=== Work task ===
Copy every line of the records below where the word "linecap" occurs.

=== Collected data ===
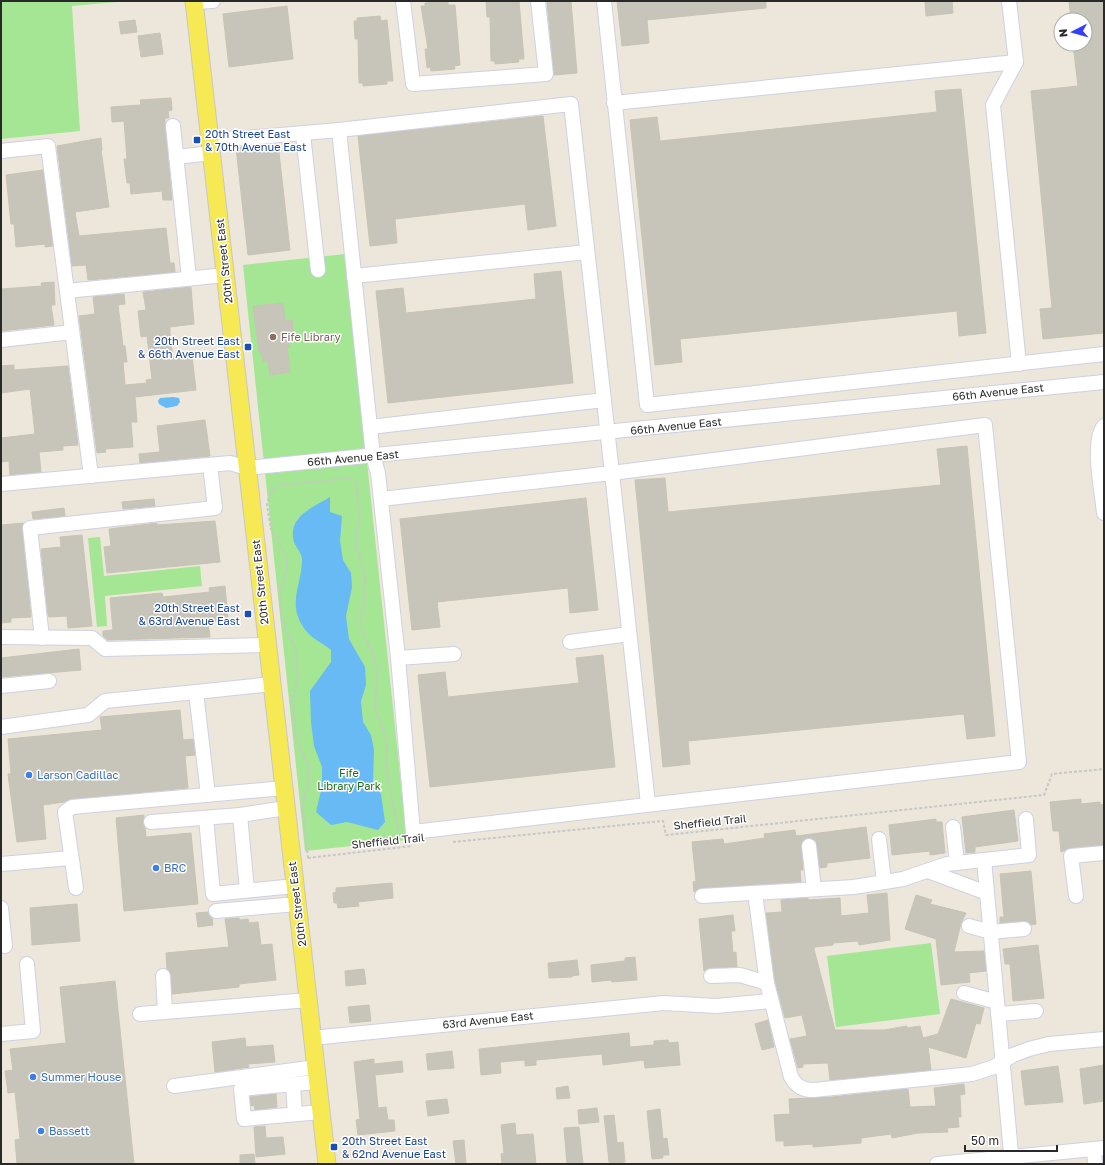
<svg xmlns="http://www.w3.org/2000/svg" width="1105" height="1165" viewBox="0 0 1105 1165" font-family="'Golos Text',sans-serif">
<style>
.green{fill:#a4e693}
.water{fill:#67baf4}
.building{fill:#c7c5b9;stroke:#c8c4b4}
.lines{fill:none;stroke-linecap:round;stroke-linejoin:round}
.minor-casing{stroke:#cfd0e3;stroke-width:16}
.major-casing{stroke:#c7c7c7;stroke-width:19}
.path{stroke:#c7c7c7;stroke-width:2;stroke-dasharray:3 2;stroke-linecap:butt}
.minor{stroke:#fff;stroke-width:14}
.major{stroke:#f7e954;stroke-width:17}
.transit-dot{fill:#1a4fb4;stroke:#fff;stroke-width:1.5}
.education-dot{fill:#8d6e63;stroke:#fff;stroke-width:1.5}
.shop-dot{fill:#3f7fe0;stroke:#fff;stroke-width:1.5}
.labels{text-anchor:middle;stroke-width:3;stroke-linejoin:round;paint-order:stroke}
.transit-label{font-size:11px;fill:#164399;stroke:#fff;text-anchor:start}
.street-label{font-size:11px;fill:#292929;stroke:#fff}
.education-label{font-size:11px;fill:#785e54;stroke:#fff;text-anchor:start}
.park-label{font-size:11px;fill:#1b6a16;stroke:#fff}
.shop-label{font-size:11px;fill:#366cbe;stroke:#fff;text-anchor:start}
</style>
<rect width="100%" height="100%" fill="#ece7da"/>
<!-- green -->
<g class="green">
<polygon points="1,1 128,1 72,6 80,131 1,139"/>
<polygon points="345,254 407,840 305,851 243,265"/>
<polygon points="100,537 104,576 200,566 202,586 105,596 107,626 97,627 88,538"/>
<polygon points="931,943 940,1014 836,1027 827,956"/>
</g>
<!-- water -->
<g class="water">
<polygon points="173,397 179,398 180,402 177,406 166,408 159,404 158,401 160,398"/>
<path d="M330 497V512L342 516 340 541 343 560 351 573 352 587 346 616 349 639 365 667 366 685 361 701 363 722 371 735 374 750 373 782 381 794 385 822 378 830 347 822 331 825 316 812 322 786V767L314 746 311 722 310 691 331 662V650C324 644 313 639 307 632 285 605 302 587 302 559 302 553 296 548 294 542 287 517 312 508 330 497Z"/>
</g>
<!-- building -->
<g class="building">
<polygon points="448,1 448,5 455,5 460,65 454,66 455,69 431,71 430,67 427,68 425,49 428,49 421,6 425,6 425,3"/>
<polygon points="486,1 519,1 524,59 518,59 519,62 495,64 495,61 491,61 490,17 487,17"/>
<polygon points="547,1 571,1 577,73 554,75"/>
<polygon points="617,1 766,1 766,8 647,20 649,43 622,46"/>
<polygon points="925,1 952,1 953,13 926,16"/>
<polygon points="1069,1 1104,1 1104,333 1043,339 1040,309 1052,308 1031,91 1078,86 1073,44 1085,44 1085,20 1071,20"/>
<polygon points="287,6 293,59 229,67 223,14"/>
<polygon points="380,16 381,21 387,20 393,81 387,81 387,84 363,86 363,83 359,83 358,39 355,39 354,21 357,21 357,18"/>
<polygon points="135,20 137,32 121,34 119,22"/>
<polygon points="160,33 163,54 141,57 138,36"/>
<polygon points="961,89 986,333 959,336 957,311 680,339 682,362 655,365 630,120 657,117 660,141 937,112 935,91"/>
<polygon points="171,98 172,110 168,111 169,118 165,118 165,127 172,200 163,200 162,191 131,194 130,183 127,183 124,159 127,159 124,121 112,122 111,107 141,105 140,100"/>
<polygon points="543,116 556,226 528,230 525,204 395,219 397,243 370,246 358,136"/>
<polygon points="101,138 102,150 101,150 109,207 75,212 79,236 166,228 170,263 174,263 175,272 88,280 86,265 72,266 57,146"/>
<polygon points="278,144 290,250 248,255 236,148"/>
<polygon points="43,170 53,246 45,247 45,244 16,247 14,224 11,224 6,175"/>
<polygon points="561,271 573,383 388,403 376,291 403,288 406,313 536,299 534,274"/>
<polygon points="54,282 55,305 51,305 54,325 1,331 1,289 42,286 41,283"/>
<polygon points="191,287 194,324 170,327 170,333 173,358 192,356 196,390 135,397 137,422 131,422 133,447 105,449 106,452 97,453 79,316 95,314 93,297 124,294 125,304 118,305 123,346 125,346 127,362 123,362 125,385 147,383 146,380 152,379 147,336 141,337 138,311 146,310 143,292"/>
<polygon points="283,303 285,321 292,320 294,339 289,339 290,347 287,348 290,372 270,375 268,361 263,361 261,352 259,352 253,306"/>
<polygon points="14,365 14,370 68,366 78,445 63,446 63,450 39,452 41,472 10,475 9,461 1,462 1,438 35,434 30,389 1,393 1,366"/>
<polygon points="205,420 210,456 140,463 139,454 160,452 157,426"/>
<polygon points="967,446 995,736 967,739 964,714 688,741 690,764 663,767 635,480 665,478 668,512 941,485 937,449"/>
<polygon points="586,498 598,610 570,613 568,588 437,602 440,627 412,630 400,519"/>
<polygon points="154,499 155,506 123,509 122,502"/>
<polygon points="64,508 65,516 33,519 32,512"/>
<polygon points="215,521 220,562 107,573 104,547 111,546 109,529 157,523 157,525"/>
<polygon points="23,523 22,529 31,617 11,618 11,622 1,623 1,525"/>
<polygon points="82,535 92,626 68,628 67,616 49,617 48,615 41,549 61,547 60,537"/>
<polygon points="225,586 228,619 208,622 210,637 108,640 103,636 103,631 113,630 110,598 162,593 163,597 210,592 209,588"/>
<polygon points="79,649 81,670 1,677 1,658"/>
<polygon points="603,655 615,767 430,787 418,675 445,672 448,697 579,683 576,658"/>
<polygon points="180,710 183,740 193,739 195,755 185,756 188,788 71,799 64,802 43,805 46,839 17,842 8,774 11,774 8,739 102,730 100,717"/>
<polygon points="1081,799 1081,804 1100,802 1100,805 1104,804 1104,845 1070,848 1061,852 1059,831 1053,831 1050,802"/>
<polygon points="1014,810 1018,841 975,847 975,852 966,853 962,817"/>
<polygon points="144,815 143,823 145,828 146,837 191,833 198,904 124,911 116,818"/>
<polygon points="936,819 936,822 942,822 945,853 930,855 930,851 892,855 889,825"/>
<polygon points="866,827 870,858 827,863 827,867 820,868 816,841 808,838 801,843 803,870 800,870 801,882 702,888 694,892 693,882 696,881 692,842 723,839 724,844 765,838 764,834 795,830 796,836"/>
<polygon points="1031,871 1036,924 1031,925 1023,921 1000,923 1000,917 1004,917 1000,874"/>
<polygon points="392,883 393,898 358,902 359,906 338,908 337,903 334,903 333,893 336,892 336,888"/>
<polygon points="887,893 890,940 859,945 858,941 833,943 833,945 815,947 814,949 835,1030 884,1030 907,1026 907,1028 920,1026 923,1038 938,1034 951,999 984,1008 980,1024 976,1023 966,1058 928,1047 931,1070 830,1080 828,1063 803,1064 803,1067 798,1068 790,1039 807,1036 802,1015 785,1018 775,981 766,913 782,912 781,900 808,898 808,900 840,898 841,916 869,913 867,895"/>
<polygon points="916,895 932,900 930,904 966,913 961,923 954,952 984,951 986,971 969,973 970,982 941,985 936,939 905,929"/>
<polygon points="77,904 80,941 32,945 30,908"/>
<polygon points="208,912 212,918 213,925 198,927 196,913"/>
<polygon points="733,915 735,931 731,931 733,953 736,952 737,967 711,968 704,971 699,919"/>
<polygon points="239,918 240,920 248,919 249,923 258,922 261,945 272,944 276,980 239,984 239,987 172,994 171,976 167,969 166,953 229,947 225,919"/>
<polygon points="1038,945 1044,998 1013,1001 1010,964 1005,964 1003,949"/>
<polygon points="635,957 637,980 612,982 611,980 592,982 591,965 625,961 625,958"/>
<polygon points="577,960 579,975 572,976 572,977 549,978 548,963"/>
<polygon points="364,969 366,984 346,986 345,971"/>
<polygon points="115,981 134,1164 17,1163 15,1140 20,1139 15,1092 8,1093 5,1071 13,1070 10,1049 66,1043 60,987"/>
<polygon points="369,1005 371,1021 350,1023 348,1007"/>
<polygon points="768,1020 774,1047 762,1050 755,1024"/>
<polygon points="629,1033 630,1047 654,1045 654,1041 668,1040 669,1043 678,1042 680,1065 645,1068 644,1060 603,1065 602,1054 536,1060 536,1065 525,1066 525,1060 500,1062 501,1073 481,1075 479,1049"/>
<polygon points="245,1038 246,1047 273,1045 275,1062 248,1064 249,1067 215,1072 212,1042"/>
<polygon points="452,1051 454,1068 428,1070 426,1054"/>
<polygon points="374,1059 374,1064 402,1061 403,1072 375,1075 378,1108 386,1107 388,1120 394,1120 395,1131 358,1135 356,1120 360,1119 354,1062"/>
<polygon points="1104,1065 1104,1101 1084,1104 1080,1069"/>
<polygon points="1058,1066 1063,1102 1025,1105 1021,1071"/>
<polygon points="964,1084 965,1094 960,1095 961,1117 958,1117 959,1127 947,1128 948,1132 918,1133 892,1138 891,1134 861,1138 861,1143 813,1147 813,1144 784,1146 784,1141 776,1141 774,1115 790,1114 789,1099 832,1097 908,1089 910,1107 936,1106 934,1088"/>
<polygon points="568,1086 570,1098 557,1099 556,1088"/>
<polygon points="276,1094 277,1107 255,1110 254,1105 251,1106 250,1097"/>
<polygon points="447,1099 449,1113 428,1116 426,1101"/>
<polygon points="597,1108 599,1122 579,1124 578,1110"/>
<polygon points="660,1109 663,1139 667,1138 669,1155 663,1155 663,1158 652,1159 647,1111"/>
<polygon points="614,1115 617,1143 623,1142 625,1162 614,1163 609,1162 604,1116"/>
<polygon points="515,1123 516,1135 533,1134 536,1164 502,1164 501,1154 504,1153 501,1125"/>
<polygon points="265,1126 266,1138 283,1137 285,1154 256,1157 254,1127"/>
<polygon points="579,1127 583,1164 567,1164 564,1128"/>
<polygon points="464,1140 466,1164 456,1164 453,1141"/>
<polygon points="254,1154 255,1164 240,1164 240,1155"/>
</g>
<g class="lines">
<defs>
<g id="minor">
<polyline points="403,1 413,84 546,74 538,1"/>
<polyline points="604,1 647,405 1104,354"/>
<polyline points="1009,1 1016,62 993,105 1019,364"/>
<polyline points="194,2 213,1"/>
<polyline points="614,103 1016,62"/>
<polyline points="173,126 189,278"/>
<polyline points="303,134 318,270"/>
<polyline points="210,141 339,130"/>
<polyline points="1,151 48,146 91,476"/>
<polyline points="176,157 212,153"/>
<polyline points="354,276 587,252"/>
<polyline points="67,291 225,275"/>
<polyline points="1,340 72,332"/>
<path d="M1104 426C1091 442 1102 492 1104 513"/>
<polyline points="370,427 604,400"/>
<polyline points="1,484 230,463 247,468 316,461 1104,382"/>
<polyline points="381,499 612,473 571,104 339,130 373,456 378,473 398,658 413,832 1019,762 985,425 612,473 648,804"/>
<polyline points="1,637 92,638 105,649 268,645"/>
<polyline points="42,638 30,528 215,508 210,465"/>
<polyline points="570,642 629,634"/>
<polyline points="398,658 454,654"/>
<polyline points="1,686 49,681"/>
<polyline points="196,692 272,684"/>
<polyline points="1,727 88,715 105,701 196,692 208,795"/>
<polyline points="240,815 247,890"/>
<polyline points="206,818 213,894 295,886"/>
<polyline points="151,822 240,815 286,808"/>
<polyline points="953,827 957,863"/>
<polyline points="879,839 884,882"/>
<polyline points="809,846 814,889"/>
<polyline points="984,860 1012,1164"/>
<polyline points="1,864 71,858"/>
<polyline points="928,871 987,893"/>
<polyline points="76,888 65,812 72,807 284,788"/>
<path d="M755 893 767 983 791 1077C797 1087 803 1090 814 1090L972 1074 994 1067 1013 1055 1029 1049 1049 1044 1104 1039"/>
<polyline points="702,896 854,887 903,879 947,864 1029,855 1026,819"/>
<polyline points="1076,896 1071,856 1104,853"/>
<polyline points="1,908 5,946"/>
<polyline points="216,911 297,904"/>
<polyline points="969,926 991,932 1024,929"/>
<polyline points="163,976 165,1012 308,1000"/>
<polyline points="711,976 740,975 767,983"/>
<polyline points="964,993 997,1002"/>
<polyline points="140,1014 165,1012"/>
<polyline points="998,1014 1036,1011"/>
<polyline points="1,1034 33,1031 27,964"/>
<polyline points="312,1038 664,1003 716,1006 771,1001"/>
<polyline points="317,1082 241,1089 244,1119 321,1112"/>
<polyline points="293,1085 295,1114"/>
<polyline points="174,1086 316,1067"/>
<polyline points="1094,1149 1095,1164"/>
<polyline points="937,1164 1104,1148"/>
</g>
<polyline id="major" points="194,1 327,1164"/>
</defs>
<!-- minor casing -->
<use href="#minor" class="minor-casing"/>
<!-- major casing -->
<use href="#major" class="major-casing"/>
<!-- path -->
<g class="path">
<polyline points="453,842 663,821 666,835 1044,795 1052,774 1104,769"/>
<polyline points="308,858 302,804 309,783 308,765 296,738 293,701 298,675 296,651 282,621 280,593 287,567 286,556 271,529 267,505 270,493 280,485 352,478 356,482 359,517 356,537 357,549 365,574 365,595 360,625 378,668 375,707 387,741 386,768 398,827 395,848"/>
<polyline points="308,858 412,846"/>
</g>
<!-- minor -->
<use href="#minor" class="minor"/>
<!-- major -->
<use href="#major" class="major"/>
</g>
<!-- markers -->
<g class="transit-dot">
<rect x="193" y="136" width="8" height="8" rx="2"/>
<rect x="244" y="343" width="8" height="8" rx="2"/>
<rect x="244" y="610" width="8" height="8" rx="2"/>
<rect x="330" y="1143" width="8" height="8" rx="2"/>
</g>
<circle class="education-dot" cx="273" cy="337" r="4"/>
<g class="shop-dot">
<circle cx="29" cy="775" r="4"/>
<circle cx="156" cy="868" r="4"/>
<circle cx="33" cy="1077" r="4"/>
<circle cx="41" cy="1131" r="4"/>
</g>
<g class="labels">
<!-- transit labels -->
<g class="transit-label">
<text x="205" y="138">20th Street East<tspan x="205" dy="13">&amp; 70th Avenue East</tspan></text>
<text x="240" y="345" text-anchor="end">20th Street East<tspan x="240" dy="13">&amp; 66th Avenue East</tspan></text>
<text x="240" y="612" text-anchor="end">20th Street East<tspan x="240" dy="13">&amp; 63rd Avenue East</tspan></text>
<text x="342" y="1145">20th Street East<tspan x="342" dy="13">&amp; 62nd Avenue East</tspan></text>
</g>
<!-- street labels -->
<g class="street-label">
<text transform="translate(224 261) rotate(-96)" y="4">20th Street East</text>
<text transform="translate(998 392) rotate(-6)" y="4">66th Avenue East</text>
<text transform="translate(676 426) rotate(-6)" y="4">66th Avenue East</text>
<text transform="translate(353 458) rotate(-5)" y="4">66th Avenue East</text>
<text transform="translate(260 582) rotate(-96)" y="4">20th Street East</text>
<text transform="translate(710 822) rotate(-6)" y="4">Sheffield Trail</text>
<text transform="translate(388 841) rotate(-6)" y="4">Sheffield Trail</text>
<text transform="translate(297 904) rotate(-97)" y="4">20th Street East</text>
<text transform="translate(488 1020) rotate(-6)" y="4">63rd Avenue East</text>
</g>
<!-- education labels -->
<g class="education-label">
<text x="281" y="341">Fife Library</text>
</g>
<!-- park labels -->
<g class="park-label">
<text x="349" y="777">Fife<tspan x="349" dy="13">Library Park</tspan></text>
</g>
<!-- shop labels -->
<g class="shop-label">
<text x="37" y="779">Larson Cadillac</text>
<text x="164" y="872">BRC</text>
<text x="41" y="1081">Summer House</text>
<text x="49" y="1135">Bassett</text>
</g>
</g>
<!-- border -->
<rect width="1105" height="1165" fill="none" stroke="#292929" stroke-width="4"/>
<!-- north arrow -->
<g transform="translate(1073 32) rotate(264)"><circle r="19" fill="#ffffff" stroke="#a9a9a9"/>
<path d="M0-3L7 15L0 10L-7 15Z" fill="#353dff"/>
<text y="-6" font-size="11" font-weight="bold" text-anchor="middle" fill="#292929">N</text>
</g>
<!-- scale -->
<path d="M965 1145v6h92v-6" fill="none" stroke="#292929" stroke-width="2"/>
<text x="971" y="1145" font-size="12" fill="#292929" stroke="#ffffff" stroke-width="3" paint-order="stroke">50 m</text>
</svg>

=== Completed task ===
.lines{fill:none;stroke-linecap:round;stroke-linejoin:round}
.path{stroke:#c7c7c7;stroke-width:2;stroke-dasharray:3 2;stroke-linecap:butt}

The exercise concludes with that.